___ PROVIDED TEXT

On 17 February 1176, Countess Estefanía granted her land at Benavides to the monastery of Sobrado dos Monxes in Galicia "for the soul of the count Don Ponce" and that a monastery might be built there. On 10 September 1176, she founded a convent "for the soul of my husband, the lord count Ponce", at Carrizo, including in her donation the palace they had owned there. She dedicated it to the Virgin and placed it under the Cistercian Order. The archives of this convent, Santa María de Carrizo, are an important source for the lives and careers of Ponce and his wife. They contain the authentic charter of foundation of Estefanía, wherein she describes her gift to the monastery of the lands comprising her bridewealth from Ponce:

I give and concede the village that is called Carrizo, with all its environs and attached territories, integral; and the village of San Pedro del Páramo, whole and integral, and the village of Grulleros and Argavallones, and its environs and attached territories that belong to me; which villages I have from my acquisitions and my bridewealth and my scattered estates, which my husband gave to me.

Estefanía died in 1183 or 1184 and was buried beside her husband.

Ponce acquired a vast wealth in lands after his migration to León. His principal estates all lay within fifty kilometres of the urbs regia of León, which he himself governed from 1148 to 1165 and again from 1167 to 1168. He had many estates in the valleys of the rivers Esla, Porma, Órbigo, and Bernesga. Besides properties he received from Alfonso VII and Ferdinand II, which was a total of ten donations between 1148 and 1174, Ponce and Estefanía acquired lands at Mayorga on the Esla, and at Quintanilla and Villalba de Loma on the Porma.

==Children==

Family tree showing Ponce's relationship, through his wife, to the royal house of Navarre, and the marriages and descendants of his children.

______
___ DATASET CONTENT

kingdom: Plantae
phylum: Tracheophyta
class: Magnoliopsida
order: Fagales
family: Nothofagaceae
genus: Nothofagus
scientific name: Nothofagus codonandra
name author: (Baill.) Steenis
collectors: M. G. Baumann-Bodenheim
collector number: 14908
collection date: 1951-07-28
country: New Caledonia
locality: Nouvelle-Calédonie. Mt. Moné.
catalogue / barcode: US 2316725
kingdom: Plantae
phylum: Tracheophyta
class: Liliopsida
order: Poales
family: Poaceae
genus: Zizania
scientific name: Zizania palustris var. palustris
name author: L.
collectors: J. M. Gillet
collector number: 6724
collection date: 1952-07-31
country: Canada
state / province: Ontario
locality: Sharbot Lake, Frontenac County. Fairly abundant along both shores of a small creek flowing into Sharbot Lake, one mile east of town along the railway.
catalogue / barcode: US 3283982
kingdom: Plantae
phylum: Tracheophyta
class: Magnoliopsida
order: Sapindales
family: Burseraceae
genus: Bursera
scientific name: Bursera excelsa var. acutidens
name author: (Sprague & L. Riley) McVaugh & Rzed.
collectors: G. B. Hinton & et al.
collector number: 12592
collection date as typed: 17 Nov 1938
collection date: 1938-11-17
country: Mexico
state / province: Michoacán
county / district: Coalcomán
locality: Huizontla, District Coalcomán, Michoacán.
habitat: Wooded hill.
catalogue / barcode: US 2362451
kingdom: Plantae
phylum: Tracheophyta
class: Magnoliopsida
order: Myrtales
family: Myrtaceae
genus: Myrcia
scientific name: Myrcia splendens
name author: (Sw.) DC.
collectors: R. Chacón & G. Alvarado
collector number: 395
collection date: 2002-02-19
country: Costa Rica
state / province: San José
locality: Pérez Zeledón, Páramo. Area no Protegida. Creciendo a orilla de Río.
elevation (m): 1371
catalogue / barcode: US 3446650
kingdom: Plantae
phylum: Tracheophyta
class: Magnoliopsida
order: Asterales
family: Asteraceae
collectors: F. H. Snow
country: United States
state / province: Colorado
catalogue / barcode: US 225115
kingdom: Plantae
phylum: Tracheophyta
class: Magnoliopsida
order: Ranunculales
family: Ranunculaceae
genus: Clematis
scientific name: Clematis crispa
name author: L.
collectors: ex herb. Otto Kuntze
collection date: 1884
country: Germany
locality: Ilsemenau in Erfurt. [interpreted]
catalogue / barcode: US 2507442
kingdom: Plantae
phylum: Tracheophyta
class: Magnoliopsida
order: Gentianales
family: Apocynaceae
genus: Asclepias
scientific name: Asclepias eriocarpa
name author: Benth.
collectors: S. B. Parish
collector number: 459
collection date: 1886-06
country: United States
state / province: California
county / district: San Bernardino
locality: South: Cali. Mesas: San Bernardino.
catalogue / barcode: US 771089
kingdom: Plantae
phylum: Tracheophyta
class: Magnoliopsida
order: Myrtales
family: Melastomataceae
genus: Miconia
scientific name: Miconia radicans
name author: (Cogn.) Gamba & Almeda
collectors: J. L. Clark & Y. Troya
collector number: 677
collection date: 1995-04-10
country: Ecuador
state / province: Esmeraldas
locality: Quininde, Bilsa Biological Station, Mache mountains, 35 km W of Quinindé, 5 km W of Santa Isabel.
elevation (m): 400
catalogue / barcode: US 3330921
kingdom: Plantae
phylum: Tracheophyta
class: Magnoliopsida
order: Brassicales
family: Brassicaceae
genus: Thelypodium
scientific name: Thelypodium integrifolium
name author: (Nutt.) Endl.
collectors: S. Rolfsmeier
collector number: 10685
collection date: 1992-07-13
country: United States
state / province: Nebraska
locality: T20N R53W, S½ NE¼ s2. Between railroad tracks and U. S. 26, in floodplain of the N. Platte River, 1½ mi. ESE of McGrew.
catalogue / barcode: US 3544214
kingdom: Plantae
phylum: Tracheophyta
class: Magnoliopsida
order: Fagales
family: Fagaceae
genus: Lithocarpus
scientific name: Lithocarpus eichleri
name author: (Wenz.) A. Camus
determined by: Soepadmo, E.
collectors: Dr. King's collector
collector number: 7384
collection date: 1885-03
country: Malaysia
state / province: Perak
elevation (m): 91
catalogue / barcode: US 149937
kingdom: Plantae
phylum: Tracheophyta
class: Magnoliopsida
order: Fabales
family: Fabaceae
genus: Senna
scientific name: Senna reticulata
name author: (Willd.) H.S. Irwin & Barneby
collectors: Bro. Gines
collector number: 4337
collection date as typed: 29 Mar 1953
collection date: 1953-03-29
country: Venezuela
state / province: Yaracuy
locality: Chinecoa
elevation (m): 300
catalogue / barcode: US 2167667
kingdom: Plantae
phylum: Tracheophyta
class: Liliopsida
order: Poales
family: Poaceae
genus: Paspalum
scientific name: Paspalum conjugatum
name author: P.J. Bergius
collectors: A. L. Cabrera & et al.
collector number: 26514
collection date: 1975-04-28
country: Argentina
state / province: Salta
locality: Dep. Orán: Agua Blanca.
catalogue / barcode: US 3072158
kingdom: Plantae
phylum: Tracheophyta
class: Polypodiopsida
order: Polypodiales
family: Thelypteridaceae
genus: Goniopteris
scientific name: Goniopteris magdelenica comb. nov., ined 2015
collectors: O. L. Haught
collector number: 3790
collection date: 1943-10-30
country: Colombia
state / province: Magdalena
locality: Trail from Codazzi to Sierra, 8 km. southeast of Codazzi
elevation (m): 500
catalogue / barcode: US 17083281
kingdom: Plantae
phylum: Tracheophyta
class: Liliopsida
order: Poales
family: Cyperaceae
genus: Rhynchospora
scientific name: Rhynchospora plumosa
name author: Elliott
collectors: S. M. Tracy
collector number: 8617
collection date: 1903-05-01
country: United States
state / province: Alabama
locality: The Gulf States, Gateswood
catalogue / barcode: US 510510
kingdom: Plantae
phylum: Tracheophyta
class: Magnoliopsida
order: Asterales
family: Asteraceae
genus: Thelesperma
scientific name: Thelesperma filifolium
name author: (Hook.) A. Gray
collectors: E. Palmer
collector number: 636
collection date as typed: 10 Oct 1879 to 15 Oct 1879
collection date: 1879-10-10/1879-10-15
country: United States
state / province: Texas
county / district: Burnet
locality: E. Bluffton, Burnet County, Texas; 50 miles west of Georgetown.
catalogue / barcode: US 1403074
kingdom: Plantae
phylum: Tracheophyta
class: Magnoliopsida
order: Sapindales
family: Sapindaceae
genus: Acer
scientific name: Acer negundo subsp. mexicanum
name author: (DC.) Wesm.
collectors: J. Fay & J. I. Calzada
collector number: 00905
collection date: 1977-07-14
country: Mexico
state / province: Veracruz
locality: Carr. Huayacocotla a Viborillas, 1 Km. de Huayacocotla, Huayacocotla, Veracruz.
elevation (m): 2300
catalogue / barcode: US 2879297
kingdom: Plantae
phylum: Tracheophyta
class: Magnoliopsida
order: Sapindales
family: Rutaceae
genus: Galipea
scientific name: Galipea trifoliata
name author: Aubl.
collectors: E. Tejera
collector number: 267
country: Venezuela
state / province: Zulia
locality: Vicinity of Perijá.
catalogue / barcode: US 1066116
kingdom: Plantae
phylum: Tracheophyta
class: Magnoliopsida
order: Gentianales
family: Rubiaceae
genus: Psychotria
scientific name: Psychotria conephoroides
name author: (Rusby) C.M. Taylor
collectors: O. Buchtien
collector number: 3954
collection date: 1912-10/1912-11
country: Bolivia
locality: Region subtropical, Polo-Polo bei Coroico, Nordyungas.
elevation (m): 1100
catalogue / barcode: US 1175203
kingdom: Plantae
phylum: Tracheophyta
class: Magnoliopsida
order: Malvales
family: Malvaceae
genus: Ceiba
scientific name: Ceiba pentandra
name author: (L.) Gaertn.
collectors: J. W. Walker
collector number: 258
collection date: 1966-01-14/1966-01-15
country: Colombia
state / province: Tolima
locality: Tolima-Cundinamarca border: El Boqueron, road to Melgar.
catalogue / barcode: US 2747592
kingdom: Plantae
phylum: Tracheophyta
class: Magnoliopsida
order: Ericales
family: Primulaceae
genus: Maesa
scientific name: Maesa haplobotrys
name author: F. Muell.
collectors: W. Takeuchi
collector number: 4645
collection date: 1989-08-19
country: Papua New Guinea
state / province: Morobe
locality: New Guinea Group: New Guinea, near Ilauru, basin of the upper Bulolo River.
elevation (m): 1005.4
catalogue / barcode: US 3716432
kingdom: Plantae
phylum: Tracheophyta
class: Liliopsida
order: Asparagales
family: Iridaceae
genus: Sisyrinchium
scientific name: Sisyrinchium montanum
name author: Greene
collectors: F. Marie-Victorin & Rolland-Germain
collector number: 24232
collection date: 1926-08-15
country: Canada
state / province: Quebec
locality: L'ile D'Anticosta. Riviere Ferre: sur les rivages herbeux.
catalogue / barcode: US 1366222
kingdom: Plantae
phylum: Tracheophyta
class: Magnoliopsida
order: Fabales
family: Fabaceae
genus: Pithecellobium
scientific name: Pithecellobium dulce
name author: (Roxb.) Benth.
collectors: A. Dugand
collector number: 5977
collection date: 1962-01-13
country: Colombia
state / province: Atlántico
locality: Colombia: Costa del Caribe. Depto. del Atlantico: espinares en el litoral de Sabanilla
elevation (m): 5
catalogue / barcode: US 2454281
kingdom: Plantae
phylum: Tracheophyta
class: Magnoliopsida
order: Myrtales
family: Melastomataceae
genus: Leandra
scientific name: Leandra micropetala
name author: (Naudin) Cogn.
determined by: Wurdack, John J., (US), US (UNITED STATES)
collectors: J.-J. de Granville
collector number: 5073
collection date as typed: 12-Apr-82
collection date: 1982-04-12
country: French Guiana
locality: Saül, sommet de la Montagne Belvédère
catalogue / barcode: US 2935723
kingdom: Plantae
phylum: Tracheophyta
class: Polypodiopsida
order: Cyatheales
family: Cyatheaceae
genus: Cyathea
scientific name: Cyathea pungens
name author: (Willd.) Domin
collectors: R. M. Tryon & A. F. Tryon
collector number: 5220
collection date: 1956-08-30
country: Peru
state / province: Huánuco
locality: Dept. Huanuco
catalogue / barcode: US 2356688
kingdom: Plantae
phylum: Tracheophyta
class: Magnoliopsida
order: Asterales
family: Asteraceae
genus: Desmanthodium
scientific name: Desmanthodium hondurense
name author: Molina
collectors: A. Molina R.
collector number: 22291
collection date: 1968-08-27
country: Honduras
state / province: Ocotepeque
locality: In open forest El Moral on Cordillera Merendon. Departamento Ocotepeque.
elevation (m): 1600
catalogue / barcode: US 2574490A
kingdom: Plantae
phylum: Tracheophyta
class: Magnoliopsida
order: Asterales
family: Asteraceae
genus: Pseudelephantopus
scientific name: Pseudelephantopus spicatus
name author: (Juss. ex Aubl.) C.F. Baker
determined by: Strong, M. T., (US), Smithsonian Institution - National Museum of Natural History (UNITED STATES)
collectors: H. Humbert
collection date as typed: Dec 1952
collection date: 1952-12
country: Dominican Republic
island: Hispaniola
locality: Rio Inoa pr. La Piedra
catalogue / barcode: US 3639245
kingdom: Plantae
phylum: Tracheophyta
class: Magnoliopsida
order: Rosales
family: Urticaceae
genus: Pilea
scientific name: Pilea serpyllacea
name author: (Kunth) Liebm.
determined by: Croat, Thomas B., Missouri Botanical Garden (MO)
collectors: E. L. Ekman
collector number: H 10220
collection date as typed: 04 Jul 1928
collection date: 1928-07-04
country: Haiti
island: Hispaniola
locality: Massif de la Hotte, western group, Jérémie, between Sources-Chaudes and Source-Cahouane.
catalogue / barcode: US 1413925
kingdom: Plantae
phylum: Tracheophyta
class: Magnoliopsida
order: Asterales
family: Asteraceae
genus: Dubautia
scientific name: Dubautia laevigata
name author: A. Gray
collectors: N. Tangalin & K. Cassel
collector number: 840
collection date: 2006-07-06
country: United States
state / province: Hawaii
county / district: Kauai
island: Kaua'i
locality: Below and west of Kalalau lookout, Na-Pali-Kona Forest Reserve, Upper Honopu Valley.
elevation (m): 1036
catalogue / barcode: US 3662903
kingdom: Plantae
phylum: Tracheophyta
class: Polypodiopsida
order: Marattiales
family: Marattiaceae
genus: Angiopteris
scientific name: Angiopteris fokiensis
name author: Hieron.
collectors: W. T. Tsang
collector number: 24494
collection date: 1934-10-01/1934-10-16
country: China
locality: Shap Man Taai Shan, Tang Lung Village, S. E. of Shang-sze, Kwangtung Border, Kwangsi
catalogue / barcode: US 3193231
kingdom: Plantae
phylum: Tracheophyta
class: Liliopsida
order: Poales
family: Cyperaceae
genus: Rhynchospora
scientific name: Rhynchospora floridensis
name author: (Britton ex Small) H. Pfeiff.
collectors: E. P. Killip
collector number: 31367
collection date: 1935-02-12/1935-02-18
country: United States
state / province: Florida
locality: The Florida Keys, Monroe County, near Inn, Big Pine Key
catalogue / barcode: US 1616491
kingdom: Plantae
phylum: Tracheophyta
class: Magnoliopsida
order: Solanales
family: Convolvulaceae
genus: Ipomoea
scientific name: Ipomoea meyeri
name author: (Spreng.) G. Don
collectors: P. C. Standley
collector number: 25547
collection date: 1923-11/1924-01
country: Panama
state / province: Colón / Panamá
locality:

______

> [WORK ORDER A] In the passage about Count Ponce and Countess Estefanía, during which years did Ponce govern the city of León?
> [WORK ORDER B] Write the next part of the passage about Count Ponce and Countess Estefanía, picking up after its final sentence.

> [ANSWER BOX A] From 1148 to 1165 and again from 1167 to 1168.

> [ANSWER BOX B]
Of Ponce's children, Ramiro was his primary heir, even claiming, without any apparent royal approval, his father's title of count, but he never returned to favour in León. Ponce's daughters, Sancha and María, usually surnamed Ponce as a patronymic (from the Latin Poncii or Pontii), married Pedro Garcés de Lerma, a Castilian, and Rodrigo Álvarez, a Galician, respectively; both were wealthy and powerful men. Sancha, by Pedro, had a son, Gonzalo Pérez, who became the abbot of Husillos in Castile.

Ponce's younger daughter, María, separated from her husband by mutual agreement since late 1173 or early 1174, when he founded the Order of Mountjoy, was installed as the first abbess of her mother's foundation at Carrizo in 1184, a position she held until her death in 1191. She inherited an estate at Astorga, and there is preserved a conuenientia (pact) between her and the tenants of her estate there in the archives of Carrizo. The pact stipulates that annually on Martinmas (11 November) the inhabitants should pay a rent of two solidi and a portion of produce for every parcel of land they owned. The document lists twenty-three peasant farmers and their land tenures, totalling eighty-eight solidi in cash per annum for the abbess.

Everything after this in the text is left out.